▸ **Document images with source code**

# # # # # # #

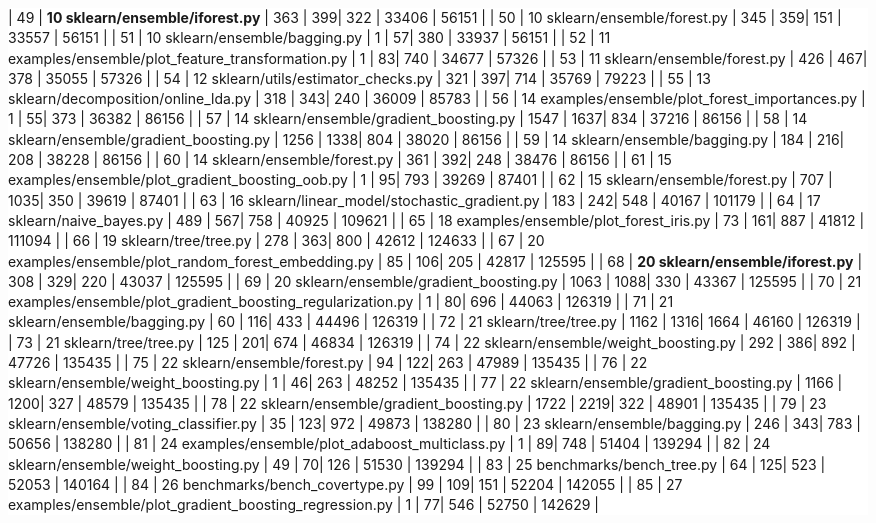 | 49 | **10 sklearn/ensemble/iforest.py** | 363 | 399| 322 | 33406 | 56151 | 
| 50 | 10 sklearn/ensemble/forest.py | 345 | 359| 151 | 33557 | 56151 | 
| 51 | 10 sklearn/ensemble/bagging.py | 1 | 57| 380 | 33937 | 56151 | 
| 52 | 11 examples/ensemble/plot_feature_transformation.py | 1 | 83| 740 | 34677 | 57326 | 
| 53 | 11 sklearn/ensemble/forest.py | 426 | 467| 378 | 35055 | 57326 | 
| 54 | 12 sklearn/utils/estimator_checks.py | 321 | 397| 714 | 35769 | 79223 | 
| 55 | 13 sklearn/decomposition/online_lda.py | 318 | 343| 240 | 36009 | 85783 | 
| 56 | 14 examples/ensemble/plot_forest_importances.py | 1 | 55| 373 | 36382 | 86156 | 
| 57 | 14 sklearn/ensemble/gradient_boosting.py | 1547 | 1637| 834 | 37216 | 86156 | 
| 58 | 14 sklearn/ensemble/gradient_boosting.py | 1256 | 1338| 804 | 38020 | 86156 | 
| 59 | 14 sklearn/ensemble/bagging.py | 184 | 216| 208 | 38228 | 86156 | 
| 60 | 14 sklearn/ensemble/forest.py | 361 | 392| 248 | 38476 | 86156 | 
| 61 | 15 examples/ensemble/plot_gradient_boosting_oob.py | 1 | 95| 793 | 39269 | 87401 | 
| 62 | 15 sklearn/ensemble/forest.py | 707 | 1035| 350 | 39619 | 87401 | 
| 63 | 16 sklearn/linear_model/stochastic_gradient.py | 183 | 242| 548 | 40167 | 101179 | 
| 64 | 17 sklearn/naive_bayes.py | 489 | 567| 758 | 40925 | 109621 | 
| 65 | 18 examples/ensemble/plot_forest_iris.py | 73 | 161| 887 | 41812 | 111094 | 
| 66 | 19 sklearn/tree/tree.py | 278 | 363| 800 | 42612 | 124633 | 
| 67 | 20 examples/ensemble/plot_random_forest_embedding.py | 85 | 106| 205 | 42817 | 125595 | 
| 68 | **20 sklearn/ensemble/iforest.py** | 308 | 329| 220 | 43037 | 125595 | 
| 69 | 20 sklearn/ensemble/gradient_boosting.py | 1063 | 1088| 330 | 43367 | 125595 | 
| 70 | 21 examples/ensemble/plot_gradient_boosting_regularization.py | 1 | 80| 696 | 44063 | 126319 | 
| 71 | 21 sklearn/ensemble/bagging.py | 60 | 116| 433 | 44496 | 126319 | 
| 72 | 21 sklearn/tree/tree.py | 1162 | 1316| 1664 | 46160 | 126319 | 
| 73 | 21 sklearn/tree/tree.py | 125 | 201| 674 | 46834 | 126319 | 
| 74 | 22 sklearn/ensemble/weight_boosting.py | 292 | 386| 892 | 47726 | 135435 | 
| 75 | 22 sklearn/ensemble/forest.py | 94 | 122| 263 | 47989 | 135435 | 
| 76 | 22 sklearn/ensemble/weight_boosting.py | 1 | 46| 263 | 48252 | 135435 | 
| 77 | 22 sklearn/ensemble/gradient_boosting.py | 1166 | 1200| 327 | 48579 | 135435 | 
| 78 | 22 sklearn/ensemble/gradient_boosting.py | 1722 | 2219| 322 | 48901 | 135435 | 
| 79 | 23 sklearn/ensemble/voting_classifier.py | 35 | 123| 972 | 49873 | 138280 | 
| 80 | 23 sklearn/ensemble/bagging.py | 246 | 343| 783 | 50656 | 138280 | 
| 81 | 24 examples/ensemble/plot_adaboost_multiclass.py | 1 | 89| 748 | 51404 | 139294 | 
| 82 | 24 sklearn/ensemble/weight_boosting.py | 49 | 70| 126 | 51530 | 139294 | 
| 83 | 25 benchmarks/bench_tree.py | 64 | 125| 523 | 52053 | 140164 | 
| 84 | 26 benchmarks/bench_covertype.py | 99 | 109| 151 | 52204 | 142055 | 
| 85 | 27 examples/ensemble/plot_gradient_boosting_regression.py | 1 | 77| 546 | 52750 | 142629 |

# # # # # # #

▸ **ASSIGNMENT**
Within the entries, find all lines that contain "bagging" and copy each one.

▸ **ANSWER SPACE**
| 51 | 10 sklearn/ensemble/bagging.py | 1 | 57| 380 | 33937 | 56151 | 
| 59 | 14 sklearn/ensemble/bagging.py | 184 | 216| 208 | 38228 | 86156 | 
| 71 | 21 sklearn/ensemble/bagging.py | 60 | 116| 433 | 44496 | 126319 | 
| 80 | 23 sklearn/ensemble/bagging.py | 246 | 343| 783 | 50656 | 138280 | 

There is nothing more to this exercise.